Starting this summer, people involved in an online campaign termed "Gamergate" have been harassing several prominent women in the video game industry and their supporters for criticizing the lack of diversity in games and how women are portrayed. One of the targets is Brianna Wu, a software engineer and founder of game developer Giant Spacekat. Wu, who is in her mid-30s, said she has frequently been harassed online, but it's gotten worse this year.
Earlier this month, people threatened her and her husband with rape, death and castration on Twitter and posted her address online, she said, and they have been trying to impersonate her on the Internet to smear her reputation. She got so frightened that she left her home in Boston.
Wu went to the police, but most people harassed online don't. According to Pew, just 5 percent of those who were harassed reported the incident to law enforcement, while nearly half confronted the person online. Forty-four percent said they unfriended or blocked the person.
But victims of harassment often don't know where it's coming from. Thirty-eight percent of people who were harassed online said a stranger was behind the threats, and another 26 percent didn't know who the person was.
Among other key findings from Pew:
— Two-thirds of those who were harassed said the most recent incident took place on a social networking site or app, while 22 percent saw it happen in the comments section of a website. Sixteen percent, meanwhile, said it happened in online gaming.

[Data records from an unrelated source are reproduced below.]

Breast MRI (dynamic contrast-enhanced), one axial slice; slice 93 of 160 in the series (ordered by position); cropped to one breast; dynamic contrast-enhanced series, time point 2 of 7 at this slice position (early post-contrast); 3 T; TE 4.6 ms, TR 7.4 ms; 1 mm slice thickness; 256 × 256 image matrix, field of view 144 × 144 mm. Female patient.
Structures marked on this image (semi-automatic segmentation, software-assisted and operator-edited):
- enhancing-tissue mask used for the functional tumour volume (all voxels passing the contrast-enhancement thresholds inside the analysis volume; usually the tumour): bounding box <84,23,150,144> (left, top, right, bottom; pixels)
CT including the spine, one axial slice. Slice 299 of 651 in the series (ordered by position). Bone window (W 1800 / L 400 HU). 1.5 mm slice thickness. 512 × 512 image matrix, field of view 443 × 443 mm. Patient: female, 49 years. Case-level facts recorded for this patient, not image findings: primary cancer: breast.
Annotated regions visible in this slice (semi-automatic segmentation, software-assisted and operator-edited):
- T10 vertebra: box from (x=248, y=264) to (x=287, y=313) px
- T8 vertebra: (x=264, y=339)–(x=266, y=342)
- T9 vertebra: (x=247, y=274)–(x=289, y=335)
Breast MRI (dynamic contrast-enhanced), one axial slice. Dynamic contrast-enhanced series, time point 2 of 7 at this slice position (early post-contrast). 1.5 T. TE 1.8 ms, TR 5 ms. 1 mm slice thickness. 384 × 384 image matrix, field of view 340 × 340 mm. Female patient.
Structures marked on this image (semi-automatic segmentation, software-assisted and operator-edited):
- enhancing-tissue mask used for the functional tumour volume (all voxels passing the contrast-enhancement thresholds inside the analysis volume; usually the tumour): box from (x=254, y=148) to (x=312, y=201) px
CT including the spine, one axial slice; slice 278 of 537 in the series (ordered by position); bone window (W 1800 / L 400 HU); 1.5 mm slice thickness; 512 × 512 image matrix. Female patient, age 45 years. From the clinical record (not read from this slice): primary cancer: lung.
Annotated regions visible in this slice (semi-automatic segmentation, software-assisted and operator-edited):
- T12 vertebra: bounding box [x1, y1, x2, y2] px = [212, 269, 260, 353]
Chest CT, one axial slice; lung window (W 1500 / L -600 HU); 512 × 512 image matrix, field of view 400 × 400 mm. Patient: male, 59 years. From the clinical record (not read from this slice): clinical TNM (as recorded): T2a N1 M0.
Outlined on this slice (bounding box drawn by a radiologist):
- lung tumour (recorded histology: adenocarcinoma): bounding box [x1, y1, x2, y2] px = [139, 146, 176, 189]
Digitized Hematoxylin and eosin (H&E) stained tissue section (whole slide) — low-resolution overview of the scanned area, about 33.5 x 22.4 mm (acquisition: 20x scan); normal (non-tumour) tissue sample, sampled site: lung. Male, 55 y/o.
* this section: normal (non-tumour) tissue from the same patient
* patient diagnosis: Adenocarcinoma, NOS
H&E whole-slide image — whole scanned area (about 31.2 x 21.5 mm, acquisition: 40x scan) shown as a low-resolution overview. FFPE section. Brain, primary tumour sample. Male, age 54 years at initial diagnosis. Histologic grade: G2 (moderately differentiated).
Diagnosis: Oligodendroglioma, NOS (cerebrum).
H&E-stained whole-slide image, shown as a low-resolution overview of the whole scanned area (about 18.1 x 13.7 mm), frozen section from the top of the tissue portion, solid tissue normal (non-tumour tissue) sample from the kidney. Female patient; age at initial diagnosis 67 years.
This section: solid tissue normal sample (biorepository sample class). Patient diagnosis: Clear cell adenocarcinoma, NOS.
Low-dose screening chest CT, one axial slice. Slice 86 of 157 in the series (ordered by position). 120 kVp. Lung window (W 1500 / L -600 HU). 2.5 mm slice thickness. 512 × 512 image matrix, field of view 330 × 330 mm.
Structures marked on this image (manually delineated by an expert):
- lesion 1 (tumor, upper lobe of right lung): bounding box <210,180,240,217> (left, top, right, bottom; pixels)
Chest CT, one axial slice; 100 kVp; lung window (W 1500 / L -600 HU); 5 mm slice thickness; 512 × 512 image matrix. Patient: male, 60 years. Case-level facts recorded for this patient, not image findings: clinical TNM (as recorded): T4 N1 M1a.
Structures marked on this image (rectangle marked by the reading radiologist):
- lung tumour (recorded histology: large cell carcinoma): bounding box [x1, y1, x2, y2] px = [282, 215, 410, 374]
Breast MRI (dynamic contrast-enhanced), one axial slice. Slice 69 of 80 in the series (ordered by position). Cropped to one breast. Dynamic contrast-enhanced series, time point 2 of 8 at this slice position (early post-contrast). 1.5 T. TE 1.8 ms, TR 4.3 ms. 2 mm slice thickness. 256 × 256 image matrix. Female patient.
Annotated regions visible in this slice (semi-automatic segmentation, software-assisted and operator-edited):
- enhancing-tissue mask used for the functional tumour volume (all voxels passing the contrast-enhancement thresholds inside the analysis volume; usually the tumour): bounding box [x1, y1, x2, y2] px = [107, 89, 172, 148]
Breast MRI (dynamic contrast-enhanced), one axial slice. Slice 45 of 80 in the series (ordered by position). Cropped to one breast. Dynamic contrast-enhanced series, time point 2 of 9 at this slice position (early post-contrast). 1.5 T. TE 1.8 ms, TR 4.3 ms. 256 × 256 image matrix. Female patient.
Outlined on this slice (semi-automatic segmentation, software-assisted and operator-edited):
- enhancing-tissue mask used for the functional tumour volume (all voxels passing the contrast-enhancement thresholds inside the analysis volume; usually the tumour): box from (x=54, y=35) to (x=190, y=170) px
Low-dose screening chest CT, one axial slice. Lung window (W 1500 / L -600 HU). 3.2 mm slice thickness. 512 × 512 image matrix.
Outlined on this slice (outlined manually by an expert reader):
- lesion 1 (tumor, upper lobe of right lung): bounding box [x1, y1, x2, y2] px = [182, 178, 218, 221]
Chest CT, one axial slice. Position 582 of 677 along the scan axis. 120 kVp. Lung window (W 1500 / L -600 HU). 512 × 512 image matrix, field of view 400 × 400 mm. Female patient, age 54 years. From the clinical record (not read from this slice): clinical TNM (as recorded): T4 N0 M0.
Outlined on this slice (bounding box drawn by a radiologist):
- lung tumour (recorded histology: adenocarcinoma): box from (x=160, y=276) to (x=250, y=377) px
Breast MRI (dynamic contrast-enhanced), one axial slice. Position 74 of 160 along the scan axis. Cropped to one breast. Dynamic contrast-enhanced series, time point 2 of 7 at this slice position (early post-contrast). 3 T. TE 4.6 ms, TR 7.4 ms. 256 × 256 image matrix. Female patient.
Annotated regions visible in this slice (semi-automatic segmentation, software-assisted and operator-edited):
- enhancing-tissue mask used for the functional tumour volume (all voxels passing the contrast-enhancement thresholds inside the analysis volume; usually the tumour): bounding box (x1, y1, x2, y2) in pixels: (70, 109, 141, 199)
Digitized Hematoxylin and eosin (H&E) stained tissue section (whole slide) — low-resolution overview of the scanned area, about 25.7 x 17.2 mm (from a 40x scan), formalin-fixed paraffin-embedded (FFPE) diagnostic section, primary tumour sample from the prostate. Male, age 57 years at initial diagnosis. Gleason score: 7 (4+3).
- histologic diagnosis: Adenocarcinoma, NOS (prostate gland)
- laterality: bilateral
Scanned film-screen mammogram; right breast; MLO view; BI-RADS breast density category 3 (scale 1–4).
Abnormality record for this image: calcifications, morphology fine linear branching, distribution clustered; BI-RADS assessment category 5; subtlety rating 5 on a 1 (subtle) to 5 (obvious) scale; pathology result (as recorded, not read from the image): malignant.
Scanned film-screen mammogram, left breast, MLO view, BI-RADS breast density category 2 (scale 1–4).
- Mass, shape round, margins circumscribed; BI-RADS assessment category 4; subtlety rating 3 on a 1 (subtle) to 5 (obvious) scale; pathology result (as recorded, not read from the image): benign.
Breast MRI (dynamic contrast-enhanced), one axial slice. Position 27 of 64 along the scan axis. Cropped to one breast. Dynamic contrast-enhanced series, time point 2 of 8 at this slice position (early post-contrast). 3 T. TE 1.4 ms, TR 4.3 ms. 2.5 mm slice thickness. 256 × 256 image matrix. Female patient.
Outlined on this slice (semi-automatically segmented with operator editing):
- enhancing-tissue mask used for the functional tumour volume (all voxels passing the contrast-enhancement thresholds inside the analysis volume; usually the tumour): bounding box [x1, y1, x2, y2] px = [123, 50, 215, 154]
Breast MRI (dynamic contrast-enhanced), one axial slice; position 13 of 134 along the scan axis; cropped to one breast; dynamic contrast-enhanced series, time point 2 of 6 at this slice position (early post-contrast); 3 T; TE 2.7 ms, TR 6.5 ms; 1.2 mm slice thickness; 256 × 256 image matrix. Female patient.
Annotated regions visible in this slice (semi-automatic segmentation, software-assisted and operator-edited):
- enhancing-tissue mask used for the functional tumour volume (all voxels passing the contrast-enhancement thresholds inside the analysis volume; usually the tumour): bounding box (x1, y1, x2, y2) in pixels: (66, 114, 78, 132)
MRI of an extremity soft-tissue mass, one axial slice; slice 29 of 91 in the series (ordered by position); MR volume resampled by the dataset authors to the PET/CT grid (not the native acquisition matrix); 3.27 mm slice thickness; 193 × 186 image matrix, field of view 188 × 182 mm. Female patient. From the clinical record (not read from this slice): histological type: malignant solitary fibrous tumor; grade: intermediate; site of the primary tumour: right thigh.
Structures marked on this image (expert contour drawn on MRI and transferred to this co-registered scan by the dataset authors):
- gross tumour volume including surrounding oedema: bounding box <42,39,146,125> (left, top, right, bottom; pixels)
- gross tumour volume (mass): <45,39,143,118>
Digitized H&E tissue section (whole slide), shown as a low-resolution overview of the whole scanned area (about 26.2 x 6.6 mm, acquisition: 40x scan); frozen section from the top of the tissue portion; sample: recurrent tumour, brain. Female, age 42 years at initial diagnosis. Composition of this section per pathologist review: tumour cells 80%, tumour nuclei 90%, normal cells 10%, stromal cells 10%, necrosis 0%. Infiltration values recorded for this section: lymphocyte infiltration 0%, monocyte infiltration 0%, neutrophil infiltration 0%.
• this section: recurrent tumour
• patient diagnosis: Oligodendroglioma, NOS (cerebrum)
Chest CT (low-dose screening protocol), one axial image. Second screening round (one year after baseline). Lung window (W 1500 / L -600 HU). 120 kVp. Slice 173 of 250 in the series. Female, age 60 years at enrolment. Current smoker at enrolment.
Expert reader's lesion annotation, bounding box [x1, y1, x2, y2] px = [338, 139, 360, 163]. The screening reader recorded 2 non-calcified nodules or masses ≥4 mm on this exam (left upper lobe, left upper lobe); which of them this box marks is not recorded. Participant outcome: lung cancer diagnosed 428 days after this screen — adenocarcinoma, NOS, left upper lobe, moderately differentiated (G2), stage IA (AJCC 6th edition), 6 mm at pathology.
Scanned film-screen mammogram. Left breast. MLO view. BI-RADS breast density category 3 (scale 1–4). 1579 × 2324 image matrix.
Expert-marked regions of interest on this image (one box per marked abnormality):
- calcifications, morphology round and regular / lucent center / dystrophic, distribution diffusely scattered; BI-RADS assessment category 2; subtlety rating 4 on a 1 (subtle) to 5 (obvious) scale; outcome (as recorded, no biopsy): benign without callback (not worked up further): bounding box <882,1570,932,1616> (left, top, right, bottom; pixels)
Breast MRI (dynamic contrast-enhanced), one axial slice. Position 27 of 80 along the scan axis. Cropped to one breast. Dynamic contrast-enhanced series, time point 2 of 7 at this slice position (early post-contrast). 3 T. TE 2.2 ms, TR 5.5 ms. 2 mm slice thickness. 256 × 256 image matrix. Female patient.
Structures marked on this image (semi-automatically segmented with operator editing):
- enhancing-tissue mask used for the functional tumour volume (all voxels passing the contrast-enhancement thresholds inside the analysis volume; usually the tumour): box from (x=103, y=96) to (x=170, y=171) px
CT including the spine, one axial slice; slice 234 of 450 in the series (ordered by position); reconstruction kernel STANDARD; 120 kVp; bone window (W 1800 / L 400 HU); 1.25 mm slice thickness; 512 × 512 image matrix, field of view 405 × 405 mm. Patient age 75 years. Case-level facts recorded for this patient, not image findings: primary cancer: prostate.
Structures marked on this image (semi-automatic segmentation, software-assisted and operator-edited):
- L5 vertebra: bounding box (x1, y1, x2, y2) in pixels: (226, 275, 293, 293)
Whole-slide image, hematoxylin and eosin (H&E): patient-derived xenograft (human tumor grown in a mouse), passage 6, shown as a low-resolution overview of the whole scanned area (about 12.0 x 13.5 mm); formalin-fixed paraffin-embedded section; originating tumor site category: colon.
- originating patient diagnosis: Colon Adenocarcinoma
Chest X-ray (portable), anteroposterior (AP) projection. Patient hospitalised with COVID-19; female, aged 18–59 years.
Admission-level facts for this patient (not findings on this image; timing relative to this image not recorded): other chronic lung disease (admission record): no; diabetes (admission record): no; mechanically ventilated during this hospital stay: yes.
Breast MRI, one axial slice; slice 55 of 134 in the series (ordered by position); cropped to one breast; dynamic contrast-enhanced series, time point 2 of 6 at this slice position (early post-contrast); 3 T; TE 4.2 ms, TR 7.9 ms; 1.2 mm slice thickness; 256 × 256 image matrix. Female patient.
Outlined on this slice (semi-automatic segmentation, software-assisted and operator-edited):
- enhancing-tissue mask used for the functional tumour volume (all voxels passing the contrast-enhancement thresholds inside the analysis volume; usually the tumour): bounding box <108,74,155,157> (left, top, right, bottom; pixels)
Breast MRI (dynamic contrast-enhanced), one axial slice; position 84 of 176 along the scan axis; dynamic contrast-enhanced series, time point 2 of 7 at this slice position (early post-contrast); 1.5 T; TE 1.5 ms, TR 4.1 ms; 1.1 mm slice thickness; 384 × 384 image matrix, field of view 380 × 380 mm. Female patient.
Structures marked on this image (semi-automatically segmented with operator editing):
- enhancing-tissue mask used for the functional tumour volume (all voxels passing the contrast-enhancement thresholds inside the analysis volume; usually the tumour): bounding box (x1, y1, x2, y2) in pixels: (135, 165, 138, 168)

— Men were more likely to be called offensive names than women. Of all Internet users (89 percent of the U.S. population), 32 percent of men and 22 percent of women were called names. Men were also more likely to be physically threatened.
— Not everyone said they were hurt by online harassment. While 14 percent of people found their most recent incident "extremely upsetting," 22 percent said it was "not at all upsetting." The rest of the people surveyed had reactions in between.
The telephone and online survey was conducted between May 30 and June 30 among 3,217 respondents. It has a margin of error of plus or minus 2.2 percentage points.